In spite of his great skills set and vast boxing arsenal, Floyd Mayweather Jr. chose to engage with words. He injected some “bad blood” in the equation. And now the super fight is dead.
His “whoop his punk ass” statement is another broken promise, easier said than done. Delivered when the fight negotiations failed, it’s not a threat but a cushion to break his fall.
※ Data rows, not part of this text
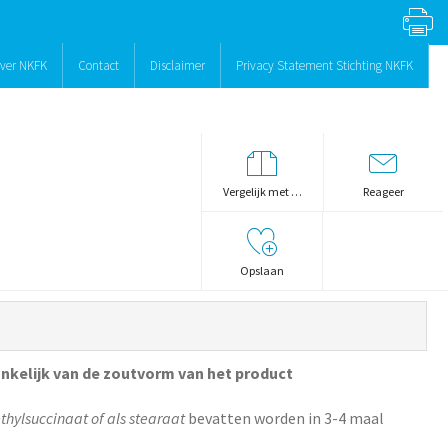
ver NKFK
Contact
Disclaimer
Privacy Statement Stichting NKFK
Vergelijk met …
Reageer
Opslaan
nkelijk van de zoutvorm van het product
ethylsuccinaat of als stearaat
bevatten worden in 3-4 maal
The sin was passed on from father to son. And in the end, it came back to haunt us all. The truth is out there now, Floyd Mayweather Jr. like his father before him is truly afraid of Manny Pacquiao. And he has every right to be.
Mayweather and Pacquiao might just be the “yin and yang”- equal powers on opposite sides of the spectrum. But Roach affects that balance of power and sways it in Pacquiao’s favor. The scariest thing then for Floyd Jr. is not just being in the other corner with the Pacmonster. Rather, it is that Roach had him figured out. That makes his fear very real!
I just hope Mayweather proves me wrong by taking on Pacquiao inside the ring where it matters.